■ **What you have to do**
Word for word, write out the entries that follow, omitting all pictures.

■ **Collected data entries**

__________

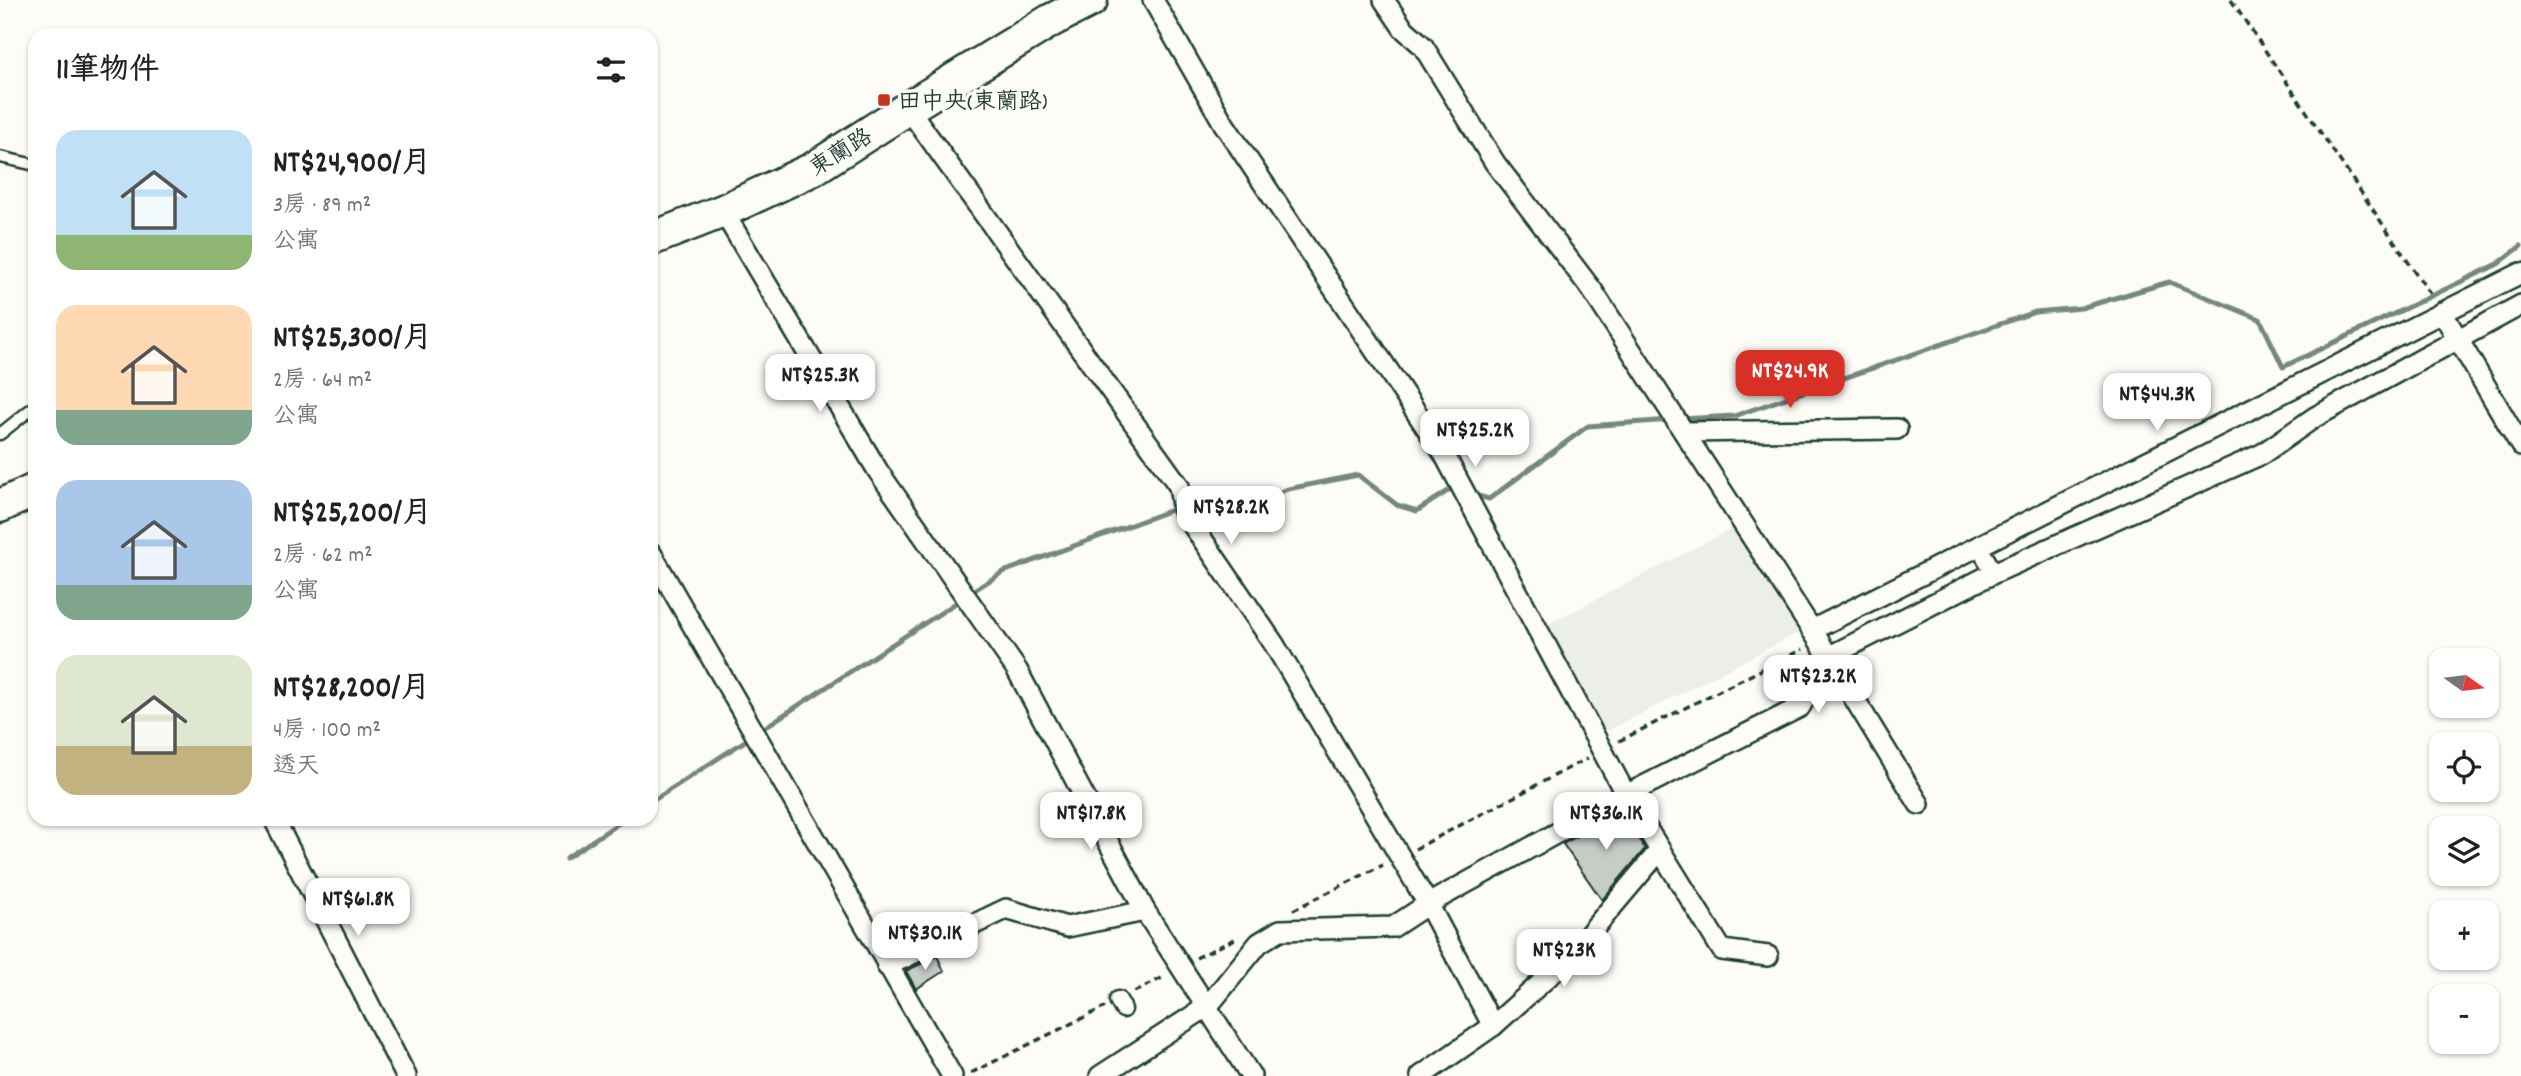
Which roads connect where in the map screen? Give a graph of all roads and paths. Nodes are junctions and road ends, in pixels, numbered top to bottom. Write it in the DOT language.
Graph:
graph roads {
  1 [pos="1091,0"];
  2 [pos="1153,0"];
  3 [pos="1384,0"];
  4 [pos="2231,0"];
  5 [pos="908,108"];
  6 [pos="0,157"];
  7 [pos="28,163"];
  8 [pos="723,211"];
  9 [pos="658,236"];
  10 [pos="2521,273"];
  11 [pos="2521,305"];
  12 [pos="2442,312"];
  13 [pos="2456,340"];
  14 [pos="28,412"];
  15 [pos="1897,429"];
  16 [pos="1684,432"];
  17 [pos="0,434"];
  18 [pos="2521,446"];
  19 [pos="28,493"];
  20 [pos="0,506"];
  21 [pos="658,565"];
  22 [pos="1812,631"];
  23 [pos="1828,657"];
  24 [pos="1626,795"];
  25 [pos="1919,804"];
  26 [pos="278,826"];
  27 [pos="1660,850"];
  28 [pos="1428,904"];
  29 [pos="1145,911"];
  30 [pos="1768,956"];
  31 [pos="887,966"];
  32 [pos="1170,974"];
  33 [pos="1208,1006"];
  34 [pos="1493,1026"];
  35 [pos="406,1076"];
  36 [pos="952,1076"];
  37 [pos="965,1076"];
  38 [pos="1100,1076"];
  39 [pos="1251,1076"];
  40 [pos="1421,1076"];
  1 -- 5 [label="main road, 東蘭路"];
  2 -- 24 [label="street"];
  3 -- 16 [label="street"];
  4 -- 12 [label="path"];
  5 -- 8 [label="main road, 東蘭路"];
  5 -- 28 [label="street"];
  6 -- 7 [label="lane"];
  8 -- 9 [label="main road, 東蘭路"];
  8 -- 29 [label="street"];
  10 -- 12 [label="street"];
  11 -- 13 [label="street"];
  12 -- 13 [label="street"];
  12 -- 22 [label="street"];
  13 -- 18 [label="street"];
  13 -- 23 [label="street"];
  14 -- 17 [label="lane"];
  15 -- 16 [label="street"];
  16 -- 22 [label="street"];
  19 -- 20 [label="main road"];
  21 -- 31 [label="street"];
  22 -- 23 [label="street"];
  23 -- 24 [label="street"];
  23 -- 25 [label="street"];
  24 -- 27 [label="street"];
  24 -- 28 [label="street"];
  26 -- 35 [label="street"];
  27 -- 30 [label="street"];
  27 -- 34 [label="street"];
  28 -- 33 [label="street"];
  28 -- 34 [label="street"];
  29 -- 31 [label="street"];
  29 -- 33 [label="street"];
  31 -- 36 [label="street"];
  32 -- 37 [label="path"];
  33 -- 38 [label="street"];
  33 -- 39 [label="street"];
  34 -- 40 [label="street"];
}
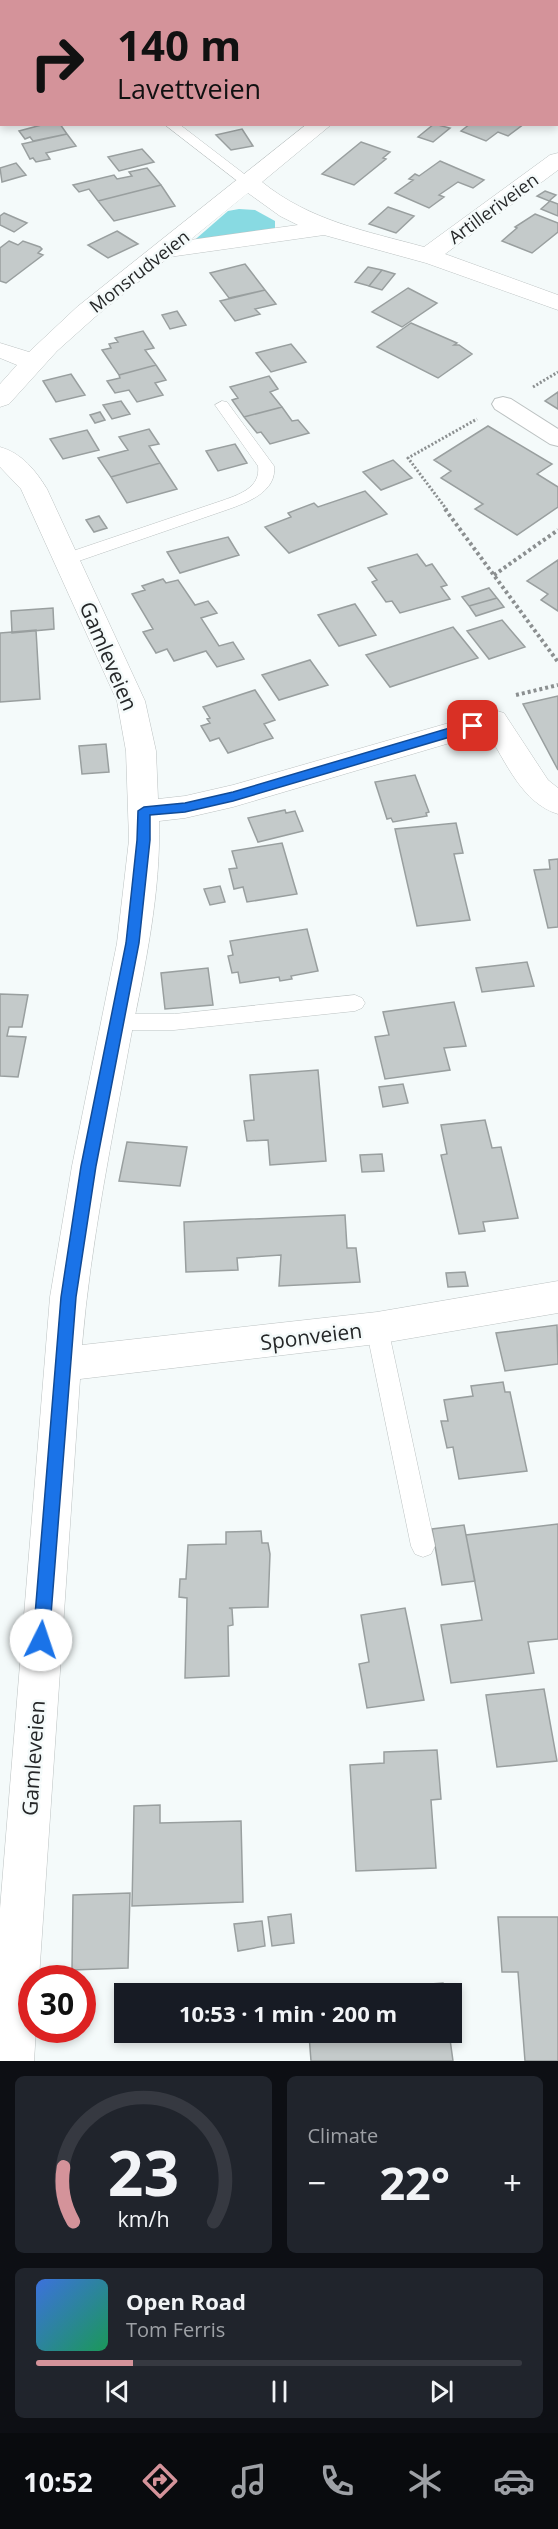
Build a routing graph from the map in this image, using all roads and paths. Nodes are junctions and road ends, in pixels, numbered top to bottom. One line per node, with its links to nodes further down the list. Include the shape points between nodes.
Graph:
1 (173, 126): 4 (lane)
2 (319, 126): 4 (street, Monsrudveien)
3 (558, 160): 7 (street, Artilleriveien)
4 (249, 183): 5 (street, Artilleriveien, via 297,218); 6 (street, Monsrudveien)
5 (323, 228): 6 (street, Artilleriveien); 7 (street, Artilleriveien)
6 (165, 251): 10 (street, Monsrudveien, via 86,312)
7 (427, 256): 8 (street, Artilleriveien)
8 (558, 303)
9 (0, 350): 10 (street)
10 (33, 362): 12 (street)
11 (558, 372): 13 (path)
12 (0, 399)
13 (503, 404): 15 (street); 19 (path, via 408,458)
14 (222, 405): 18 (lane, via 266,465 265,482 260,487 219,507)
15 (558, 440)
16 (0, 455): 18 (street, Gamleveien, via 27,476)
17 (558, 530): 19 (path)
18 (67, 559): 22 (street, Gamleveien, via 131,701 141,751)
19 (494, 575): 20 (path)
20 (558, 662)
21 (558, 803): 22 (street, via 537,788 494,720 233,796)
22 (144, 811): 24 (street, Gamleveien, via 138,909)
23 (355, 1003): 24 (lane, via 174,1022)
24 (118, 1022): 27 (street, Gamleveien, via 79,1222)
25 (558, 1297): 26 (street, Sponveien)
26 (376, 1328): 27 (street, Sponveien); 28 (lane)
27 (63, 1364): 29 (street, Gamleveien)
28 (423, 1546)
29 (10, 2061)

__________

■ **Written answer**
Which roads connect where in the map screen? Give a graph of all roads and paths. Nodes are junctions and road ends, in pixels, numbered top to bottom. Write it in the DOT language.
Graph:
graph roads {
  1 [pos="1091,0"];
  2 [pos="1153,0"];
  3 [pos="1384,0"];
  4 [pos="2231,0"];
  5 [pos="908,108"];
  6 [pos="0,157"];
  7 [pos="28,163"];
  8 [pos="723,211"];
  9 [pos="658,236"];
  10 [pos="2521,273"];
  11 [pos="2521,305"];
  12 [pos="2442,312"];
  13 [pos="2456,340"];
  14 [pos="28,412"];
  15 [pos="1897,429"];
  16 [pos="1684,432"];
  17 [pos="0,434"];
  18 [pos="2521,446"];
  19 [pos="28,493"];
  20 [pos="0,506"];
  21 [pos="658,565"];
  22 [pos="1812,631"];
  23 [pos="1828,657"];
  24 [pos="1626,795"];
  25 [pos="1919,804"];
  26 [pos="278,826"];
  27 [pos="1660,850"];
  28 [pos="1428,904"];
  29 [pos="1145,911"];
  30 [pos="1768,956"];
  31 [pos="887,966"];
  32 [pos="1170,974"];
  33 [pos="1208,1006"];
  34 [pos="1493,1026"];
  35 [pos="406,1076"];
  36 [pos="952,1076"];
  37 [pos="965,1076"];
  38 [pos="1100,1076"];
  39 [pos="1251,1076"];
  40 [pos="1421,1076"];
  1 -- 5 [label="main road, 東蘭路"];
  2 -- 24 [label="street"];
  3 -- 16 [label="street"];
  4 -- 12 [label="path"];
  5 -- 8 [label="main road, 東蘭路"];
  5 -- 28 [label="street"];
  6 -- 7 [label="lane"];
  8 -- 9 [label="main road, 東蘭路"];
  8 -- 29 [label="street"];
  10 -- 12 [label="street"];
  11 -- 13 [label="street"];
  12 -- 13 [label="street"];
  12 -- 22 [label="street"];
  13 -- 18 [label="street"];
  13 -- 23 [label="street"];
  14 -- 17 [label="lane"];
  15 -- 16 [label="street"];
  16 -- 22 [label="street"];
  19 -- 20 [label="main road"];
  21 -- 31 [label="street"];
  22 -- 23 [label="street"];
  23 -- 24 [label="street"];
  23 -- 25 [label="street"];
  24 -- 27 [label="street"];
  24 -- 28 [label="street"];
  26 -- 35 [label="street"];
  27 -- 30 [label="street"];
  27 -- 34 [label="street"];
  28 -- 33 [label="street"];
  28 -- 34 [label="street"];
  29 -- 31 [label="street"];
  29 -- 33 [label="street"];
  31 -- 36 [label="street"];
  32 -- 37 [label="path"];
  33 -- 38 [label="street"];
  33 -- 39 [label="street"];
  34 -- 40 [label="street"];
}
Build a routing graph from the map in this image, using all roads and paths. Nodes are junctions and road ends, in pixels, numbered top to bottom. One line per node, with its links to nodes further down the list. Include the shape points between nodes.
Graph:
1 (173, 126): 4 (lane)
2 (319, 126): 4 (street, Monsrudveien)
3 (558, 160): 7 (street, Artilleriveien)
4 (249, 183): 5 (street, Artilleriveien, via 297,218); 6 (street, Monsrudveien)
5 (323, 228): 6 (street, Artilleriveien); 7 (street, Artilleriveien)
6 (165, 251): 10 (street, Monsrudveien, via 86,312)
7 (427, 256): 8 (street, Artilleriveien)
8 (558, 303)
9 (0, 350): 10 (street)
10 (33, 362): 12 (street)
11 (558, 372): 13 (path)
12 (0, 399)
13 (503, 404): 15 (street); 19 (path, via 408,458)
14 (222, 405): 18 (lane, via 266,465 265,482 260,487 219,507)
15 (558, 440)
16 (0, 455): 18 (street, Gamleveien, via 27,476)
17 (558, 530): 19 (path)
18 (67, 559): 22 (street, Gamleveien, via 131,701 141,751)
19 (494, 575): 20 (path)
20 (558, 662)
21 (558, 803): 22 (street, via 537,788 494,720 233,796)
22 (144, 811): 24 (street, Gamleveien, via 138,909)
23 (355, 1003): 24 (lane, via 174,1022)
24 (118, 1022): 27 (street, Gamleveien, via 79,1222)
25 (558, 1297): 26 (street, Sponveien)
26 (376, 1328): 27 (street, Sponveien); 28 (lane)
27 (63, 1364): 29 (street, Gamleveien)
28 (423, 1546)
29 (10, 2061)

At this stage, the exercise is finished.